4. Bad pictures. We all have them. I always believed I was the only one. I have loathed this picture for years. But now I can look back and laugh at it, and realize that this was obviously not a true depiction of who I used to be.
5. Music. Music has been and always be one of the greatest escapes a person can have. I often think about which sense I would hate to lose the most and I have to conclude that it would be hearing. It’s the least judgmental sense you have (well… depends on what you’re listening to I suppose 🙂 ) The Beatles have inspired many, myself included and “Let it be” in particular has impacted my views.
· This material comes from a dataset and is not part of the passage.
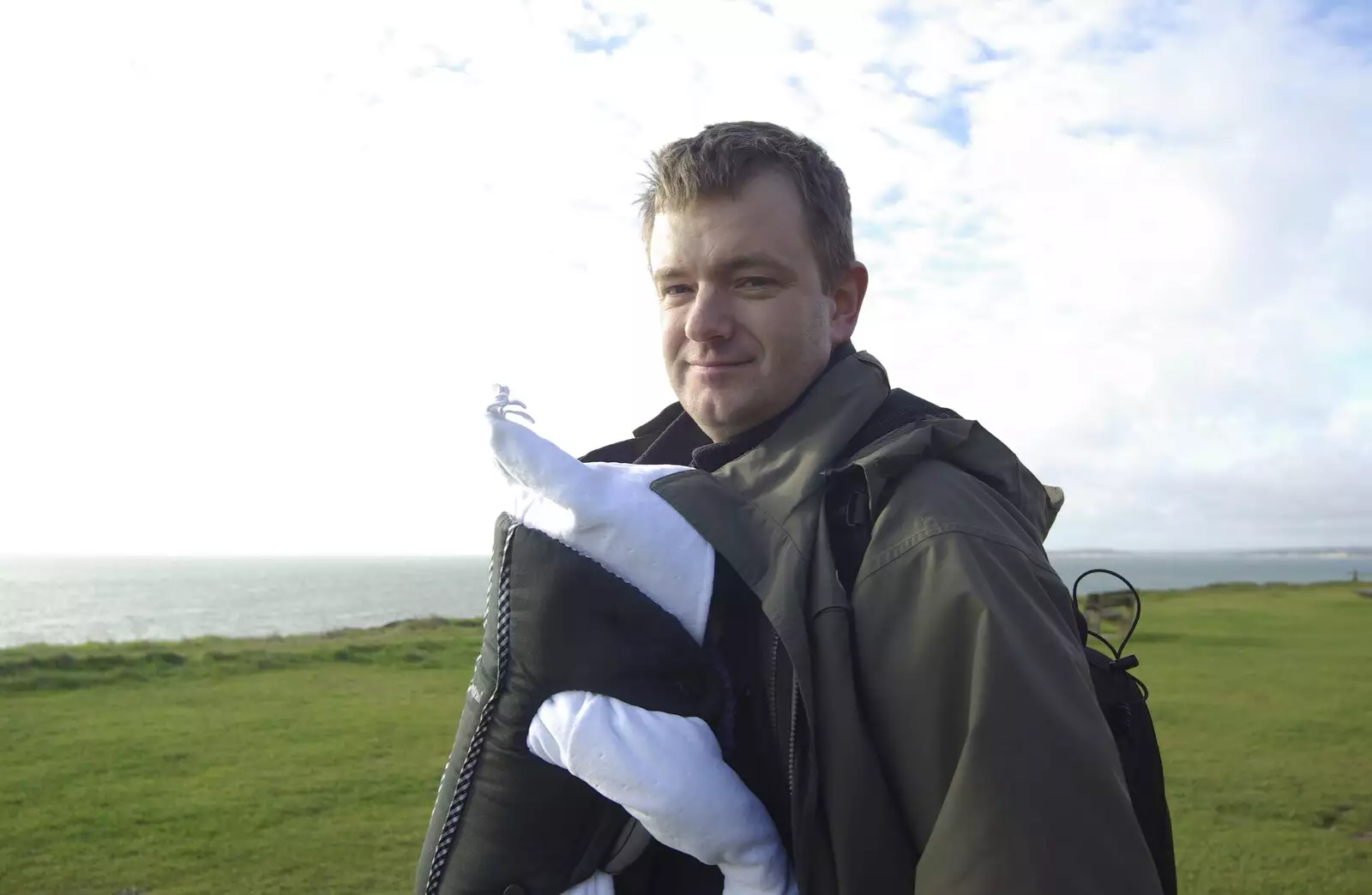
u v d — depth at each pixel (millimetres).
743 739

Enough so that it inspired me to have the phrase tattooed on me forever.
6.Working with communities who are discriminated based on their looks/feelings. I’ve had many opportunities to work with the queer community and especially the trans people I have met who were not happy with their body – so they changed it. You can change anything about your body you don’t like. It’s even easier to change the way you see yourself. As for everyone else – fuck ‘em.
7. Okay, usually I don’t use body positivity and Victoria’s Secret in the same sentence – but… They created this bra called the “Bombshell” and when I wear it, I feel like a boss. I don’t care if I’m conforming to society’s ideals, it’s what I like and it makes me feel good.
9. My people. Find your people. Use your people. I could not enumerate the impact that Choice USA has had on my life.
10. Being a feminist. Just erase everything you ever knew about social constructions of looks, gender, sex, etc and you will come to peace with yourself. Promise. Find what you love and then fight for it.
13. Change of scenery. Living on the most beautiful campus in the nation (unbiased opinion) makes me appreciate the beautiful things of this earth and all the beautiful people that live on it.
14. It took a great relationship and even more of an amazing person to open my eyes and realize I was so much more than what was in the mirror. This person filled my life with love and inspired me to better myself for me – and no one else. Even though this person has removed themselves from my life, I still remember all the things he taught me.
15. It took having some of the prettiest best friends a girl could ask for – and realizing that they too, had much insecurity despite how perfect I thought their lives might be. Having a best friend with whom you can discuss the grossest things about your body is a rarity. I encourage you to find one.
19. It took coming to terms with my sexuality. Embracing it. Never apologizing for my desires and acting on them, I answer to no one but myself.
21. I’m not ashamed of my body anymore. I don’t try to hide myself. It hasn’t been an overnight process, and it’s a journey that has yet to end. But putting together all the things I have learned and inspired me to be me, I can finally say that I’m Body Positive, and I hope you can be too.